Supplementary Information: The online version contains supplementary material available at https://doi.org/10.1007/s00268-022-06816-2.

Copyright comment: Springer Nature or its licensor (e.g. a society or other partner) holds exclusive rights to this article under a publishing agreement with the author(s) or other rightsholder(s); author self-archiving of the accepted manuscript version of this article is solely governed by the terms of such publishing agreement and applicable law.

Abstract

Background

The supposed adverse effect of involved resection margin during pancreaticoduodenectomy (PD) for periampullary carcinoma or pancreatic head carcinoma (CaP) on long-term oncological outcomes is still inconclusive.

Methods

This is a retrospective study on periampullary carcinoma undergoing PD. Patients with R0 (margin clear) resection were compared to patients with R1 (microscopically directly involved margin) resection. Patients with gross involved margin (R2 resection) were excluded. Long-term oncological outcomes measured included incidence and site of recurrent disease, overall survival (OS) and disease-free survival (DFS). A subgroup analysis was made on patients with CaP.

Results

Between January 2003 and December 2019, 203 PD were identified for present study.
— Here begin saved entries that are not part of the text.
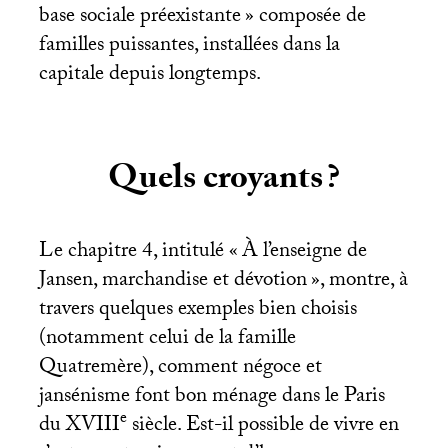
base sociale préexistante
» composée de
familles puissantes, installées dans la
capitale depuis longtemps.
Quels croyants
?
Le chapitre 4, intitulé «
À l’enseigne de
Jansen, marchandise et dévotion
», montre, à
travers quelques exemples bien choisis
(notamment celui de la famille
Quatremère), comment négoce et
jansénisme font bon ménage dans le Paris
e
du
XVIII
siècle. Est-il possible de vivre en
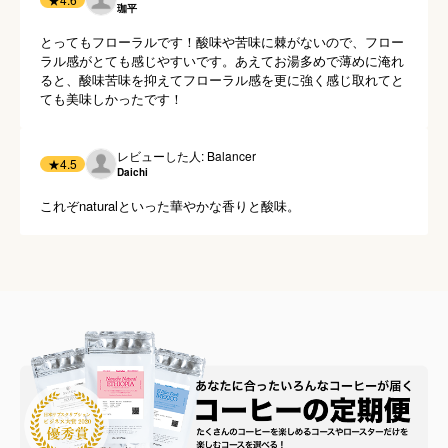
珈平
とってもフローラルです！酸味や苦味に棘がないので、フロー
ラル感がとても感じやすいです。あえてお湯多めで薄めに淹れ
ると、酸味苦味を抑えてフローラル感を更に強く感じ取れてと
ても美味しかったです！
レビューした人: Balancer
★
4.5
Daichi
これぞnaturalといった華やかな香りと酸味。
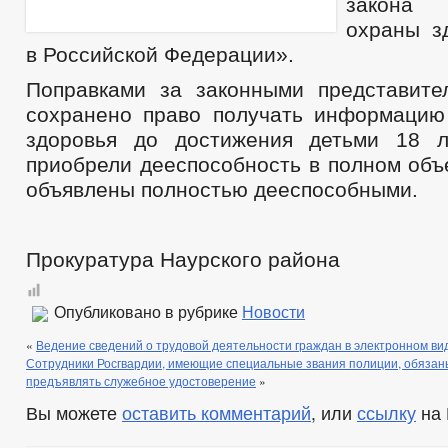
закона
охраны з
в Российской Федерации».
Поправками за законными представите
сохранено право получать информацию
здоровья до достижения детьми 18 л
приобрели дееспособность в полном объ
объявлены полностью дееспособными.
Прокуратура Наурского района
Опубликовано в рубрике
Новости
«
Ведение сведений о трудовой деятельности граждан в электронном ви
Сотрудники Росгвардии, имеющие специальные звания полиции, обязан
предъявлять служебное удостоверение
»
Вы можете
оставить комментарий
, или
ссылку
на 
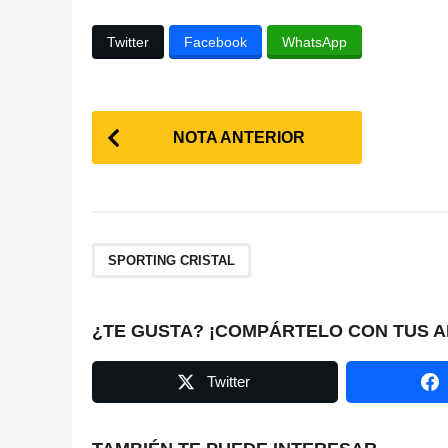
Twitter
Facebook
WhatsApp
P
NOTA ANTERIOR
o
s
t
SPORTING CRISTAL
P
a
¿TE GUSTA? ¡COMPÁRTELO CON TUS A
g
Twitter
i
The incidence of R1 resection was common (12% in periampullary carcinoma and 20% in CaP). In periampullary carcinoma, R1 resection had greater proportion of CaP, lesser proportion of carcinoma of ampulla (CaA), more perineural invasion, more lymph node (LN) metastasis. R1 group had a shorter OS and DFS, but no difference in the incidence and site of recurrent disease. In the subgroup of CaP (91 patients), R1 group did not differ from R0 group except for more LN metastasis. There was no difference in incidence and site of recurrent disease, OS and DFS. On multivariable analysis, R1 resection was not an independent factor for OS and DFS for periampullary carcinoma or for CaP only.

Conclusion

Involved resection margin was not uncommon. It was not associated with higher incidence of recurrent disease including local recurrence, and was not an independent prognosticator for OS and DFS.